Civil engineer and Chevalier of the Order of the Corona d'Italia.

Died 1879, aged 70. [1]


DNB Notes [2]

FOSTER, PETER LE NEVE (1809–1879), secretary to the Society of Arts, born 17 Aug. 1809, was the son of Peter le Neve Foster of Lenwade, Norfolk.

He was educated under Dr. Valpy at Norwich grammar school, whence he went to Trinity Hall, Cambridge, graduating in the mathematical tripos in 1830. He was elected to a fellowship at his college as thirty-eighth wrangler.

In 1836 he was called to the bar, and for fifteen or sixteen years he practised as a conveyancer.
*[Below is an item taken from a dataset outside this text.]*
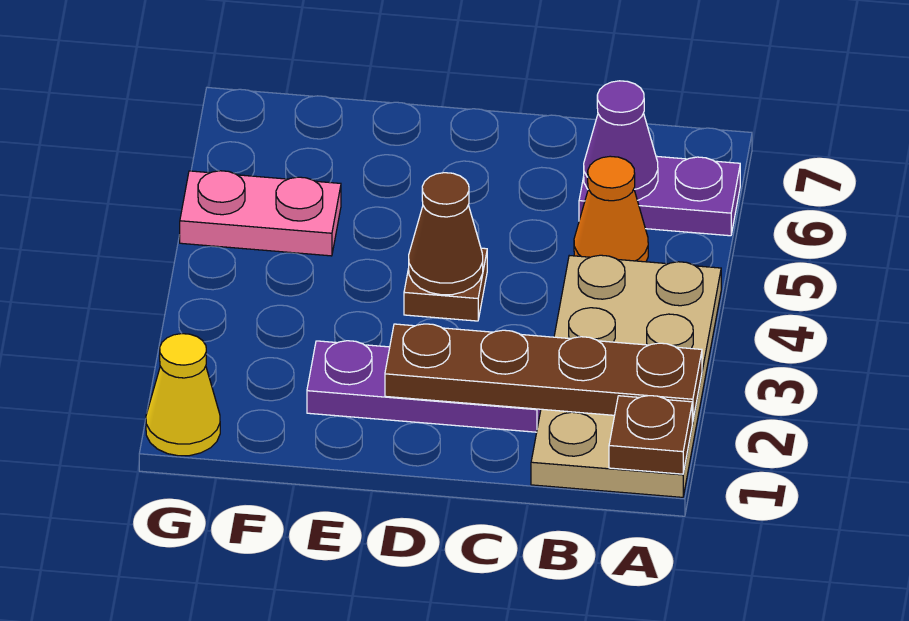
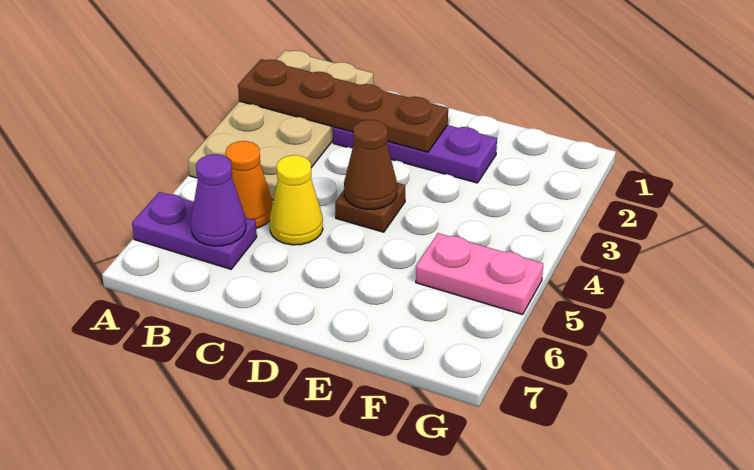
brown 1x1 plate [609,396,692,474] -> none
yellow 1x1 cone [146,334,220,456] -> yellow 1x1 cone moved to [270,155,323,245]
In 1853 an association of some years with the Society of Arts led to his being appointed secretary to the society on the retirement of George Grove, and this post he held till his death. In association with Sir Henry Cole, Sir Charles Wentworth Dilke, and others, he had much to do with the organisation of the first Great Exhibition of 1851 and its successor in 1862, though his share of the work was not recognised by any of the honours or rewards which fell to the lot of many of his companions. He was also connected in various capacities with several of the earlier foreign exhibitions.

He was one of the first to practise, as a scientific amateur, the art of photography, and was one of the founders of the Photographic Society.

He served for thirteen years as secretary of the mechanical science section of the British Association, and was for a still longer time a regular attendant at its meetings. He was a constant contributor to several of the scientific and technical journals. In the journal of his own society he wrote a good deal, generally anonymously. He read two papers before the Society of Arts, one on ‘Aluminium’ (in 1859), and the other on the ‘Electric Loom’ (in 1860). As secretary to the Society of Arts, he took part in many public movements originated by the society, but being a man of simple tastes, and singularly devoid of personal ambition, he was never anxious to obtain recognition for his labours or to dispute with others the credit which was often justly his due.

He died at Wandsworth, Surrey, 21 Feb. 1879.